## TASK TO COMPLETE
Return the data below in full, matching every line exactly.

MATERIALS PROVIDED section start

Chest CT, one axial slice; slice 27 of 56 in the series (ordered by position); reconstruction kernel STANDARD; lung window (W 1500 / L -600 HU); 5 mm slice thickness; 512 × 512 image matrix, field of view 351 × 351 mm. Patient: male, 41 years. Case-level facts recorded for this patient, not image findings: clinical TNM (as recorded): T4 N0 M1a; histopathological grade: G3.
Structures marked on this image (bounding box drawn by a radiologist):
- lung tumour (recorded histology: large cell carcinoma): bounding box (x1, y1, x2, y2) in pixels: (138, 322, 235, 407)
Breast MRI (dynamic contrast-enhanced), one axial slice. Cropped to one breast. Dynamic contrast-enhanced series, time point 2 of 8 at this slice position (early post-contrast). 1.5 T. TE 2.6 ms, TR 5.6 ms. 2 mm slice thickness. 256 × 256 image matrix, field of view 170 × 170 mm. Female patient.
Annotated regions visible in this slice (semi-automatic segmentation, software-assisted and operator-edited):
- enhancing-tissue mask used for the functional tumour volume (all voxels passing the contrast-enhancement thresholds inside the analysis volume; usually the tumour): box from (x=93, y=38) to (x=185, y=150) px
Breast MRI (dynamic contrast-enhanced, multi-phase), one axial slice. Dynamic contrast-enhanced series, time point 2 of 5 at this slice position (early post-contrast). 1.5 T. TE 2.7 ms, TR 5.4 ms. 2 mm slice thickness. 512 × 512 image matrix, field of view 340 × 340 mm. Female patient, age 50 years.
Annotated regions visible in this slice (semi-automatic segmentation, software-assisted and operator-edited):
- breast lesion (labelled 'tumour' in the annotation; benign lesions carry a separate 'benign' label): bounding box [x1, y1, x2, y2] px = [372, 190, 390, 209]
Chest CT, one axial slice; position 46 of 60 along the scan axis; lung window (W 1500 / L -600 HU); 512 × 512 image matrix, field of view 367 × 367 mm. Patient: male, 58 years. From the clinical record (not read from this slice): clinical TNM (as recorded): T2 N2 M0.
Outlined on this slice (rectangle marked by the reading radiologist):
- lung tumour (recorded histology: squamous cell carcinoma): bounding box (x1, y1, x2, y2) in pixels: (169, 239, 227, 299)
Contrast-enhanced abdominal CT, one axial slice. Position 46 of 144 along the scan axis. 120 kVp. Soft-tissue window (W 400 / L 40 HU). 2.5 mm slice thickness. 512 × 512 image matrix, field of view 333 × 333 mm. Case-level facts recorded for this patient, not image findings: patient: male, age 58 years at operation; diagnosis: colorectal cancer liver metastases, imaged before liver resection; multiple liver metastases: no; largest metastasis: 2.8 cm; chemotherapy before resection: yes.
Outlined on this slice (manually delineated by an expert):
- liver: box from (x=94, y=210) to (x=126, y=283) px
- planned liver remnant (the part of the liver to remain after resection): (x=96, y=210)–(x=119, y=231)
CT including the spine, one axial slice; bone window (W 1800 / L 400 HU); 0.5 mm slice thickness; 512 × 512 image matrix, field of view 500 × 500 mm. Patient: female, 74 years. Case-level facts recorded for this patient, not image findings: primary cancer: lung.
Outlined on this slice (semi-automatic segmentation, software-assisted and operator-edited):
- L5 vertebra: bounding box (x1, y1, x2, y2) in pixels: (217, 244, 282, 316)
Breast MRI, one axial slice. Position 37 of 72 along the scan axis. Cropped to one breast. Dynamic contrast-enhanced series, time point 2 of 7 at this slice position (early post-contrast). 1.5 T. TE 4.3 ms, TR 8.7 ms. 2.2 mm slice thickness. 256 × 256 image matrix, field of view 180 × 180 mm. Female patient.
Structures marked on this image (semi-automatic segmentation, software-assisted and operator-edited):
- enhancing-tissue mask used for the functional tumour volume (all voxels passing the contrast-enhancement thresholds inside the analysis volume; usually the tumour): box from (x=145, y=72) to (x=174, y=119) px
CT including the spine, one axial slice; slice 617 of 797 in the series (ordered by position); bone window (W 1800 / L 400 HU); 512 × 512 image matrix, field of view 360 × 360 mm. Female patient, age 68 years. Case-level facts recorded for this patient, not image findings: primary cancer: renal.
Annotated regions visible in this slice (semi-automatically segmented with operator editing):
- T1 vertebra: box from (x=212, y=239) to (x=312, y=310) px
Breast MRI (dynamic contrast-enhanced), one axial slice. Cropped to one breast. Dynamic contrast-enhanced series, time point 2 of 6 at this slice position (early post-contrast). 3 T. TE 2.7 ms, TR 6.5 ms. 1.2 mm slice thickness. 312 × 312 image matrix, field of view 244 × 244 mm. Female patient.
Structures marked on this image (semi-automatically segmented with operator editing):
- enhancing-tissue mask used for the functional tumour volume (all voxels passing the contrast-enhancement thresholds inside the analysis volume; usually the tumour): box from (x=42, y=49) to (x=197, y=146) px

MATERIALS PROVIDED section end

## EXERCISE ANSWER
Chest CT, one axial slice; slice 27 of 56 in the series (ordered by position); reconstruction kernel STANDARD; lung window (W 1500 / L -600 HU); 5 mm slice thickness; 512 × 512 image matrix, field of view 351 × 351 mm. Patient: male, 41 years. Case-level facts recorded for this patient, not image findings: clinical TNM (as recorded): T4 N0 M1a; histopathological grade: G3.
Structures marked on this image (bounding box drawn by a radiologist):
- lung tumour (recorded histology: large cell carcinoma): bounding box (x1, y1, x2, y2) in pixels: (138, 322, 235, 407)
Breast MRI (dynamic contrast-enhanced), one axial slice. Cropped to one breast. Dynamic contrast-enhanced series, time point 2 of 8 at this slice position (early post-contrast). 1.5 T. TE 2.6 ms, TR 5.6 ms. 2 mm slice thickness. 256 × 256 image matrix, field of view 170 × 170 mm. Female patient.
Annotated regions visible in this slice (semi-automatic segmentation, software-assisted and operator-edited):
- enhancing-tissue mask used for the functional tumour volume (all voxels passing the contrast-enhancement thresholds inside the analysis volume; usually the tumour): box from (x=93, y=38) to (x=185, y=150) px
Breast MRI (dynamic contrast-enhanced, multi-phase), one axial slice. Dynamic contrast-enhanced series, time point 2 of 5 at this slice position (early post-contrast). 1.5 T. TE 2.7 ms, TR 5.4 ms. 2 mm slice thickness. 512 × 512 image matrix, field of view 340 × 340 mm. Female patient, age 50 years.
Annotated regions visible in this slice (semi-automatic segmentation, software-assisted and operator-edited):
- breast lesion (labelled 'tumour' in the annotation; benign lesions carry a separate 'benign' label): bounding box [x1, y1, x2, y2] px = [372, 190, 390, 209]
Chest CT, one axial slice; position 46 of 60 along the scan axis; lung window (W 1500 / L -600 HU); 512 × 512 image matrix, field of view 367 × 367 mm. Patient: male, 58 years. From the clinical record (not read from this slice): clinical TNM (as recorded): T2 N2 M0.
Outlined on this slice (rectangle marked by the reading radiologist):
- lung tumour (recorded histology: squamous cell carcinoma): bounding box (x1, y1, x2, y2) in pixels: (169, 239, 227, 299)
Contrast-enhanced abdominal CT, one axial slice. Position 46 of 144 along the scan axis. 120 kVp. Soft-tissue window (W 400 / L 40 HU). 2.5 mm slice thickness. 512 × 512 image matrix, field of view 333 × 333 mm. Case-level facts recorded for this patient, not image findings: patient: male, age 58 years at operation; diagnosis: colorectal cancer liver metastases, imaged before liver resection; multiple liver metastases: no; largest metastasis: 2.8 cm; chemotherapy before resection: yes.
Outlined on this slice (manually delineated by an expert):
- liver: box from (x=94, y=210) to (x=126, y=283) px
- planned liver remnant (the part of the liver to remain after resection): (x=96, y=210)–(x=119, y=231)
CT including the spine, one axial slice; bone window (W 1800 / L 400 HU); 0.5 mm slice thickness; 512 × 512 image matrix, field of view 500 × 500 mm. Patient: female, 74 years. Case-level facts recorded for this patient, not image findings: primary cancer: lung.
Outlined on this slice (semi-automatic segmentation, software-assisted and operator-edited):
- L5 vertebra: bounding box (x1, y1, x2, y2) in pixels: (217, 244, 282, 316)
Breast MRI, one axial slice. Position 37 of 72 along the scan axis. Cropped to one breast. Dynamic contrast-enhanced series, time point 2 of 7 at this slice position (early post-contrast). 1.5 T. TE 4.3 ms, TR 8.7 ms. 2.2 mm slice thickness. 256 × 256 image matrix, field of view 180 × 180 mm. Female patient.
Structures marked on this image (semi-automatic segmentation, software-assisted and operator-edited):
- enhancing-tissue mask used for the functional tumour volume (all voxels passing the contrast-enhancement thresholds inside the analysis volume; usually the tumour): box from (x=145, y=72) to (x=174, y=119) px
CT including the spine, one axial slice; slice 617 of 797 in the series (ordered by position); bone window (W 1800 / L 400 HU); 512 × 512 image matrix, field of view 360 × 360 mm. Female patient, age 68 years. Case-level facts recorded for this patient, not image findings: primary cancer: renal.
Annotated regions visible in this slice (semi-automatically segmented with operator editing):
- T1 vertebra: box from (x=212, y=239) to (x=312, y=310) px
Breast MRI (dynamic contrast-enhanced), one axial slice. Cropped to one breast. Dynamic contrast-enhanced series, time point 2 of 6 at this slice position (early post-contrast). 3 T. TE 2.7 ms, TR 6.5 ms. 1.2 mm slice thickness. 312 × 312 image matrix, field of view 244 × 244 mm. Female patient.
Structures marked on this image (semi-automatically segmented with operator editing):
- enhancing-tissue mask used for the functional tumour volume (all voxels passing the contrast-enhancement thresholds inside the analysis volume; usually the tumour): box from (x=42, y=49) to (x=197, y=146) px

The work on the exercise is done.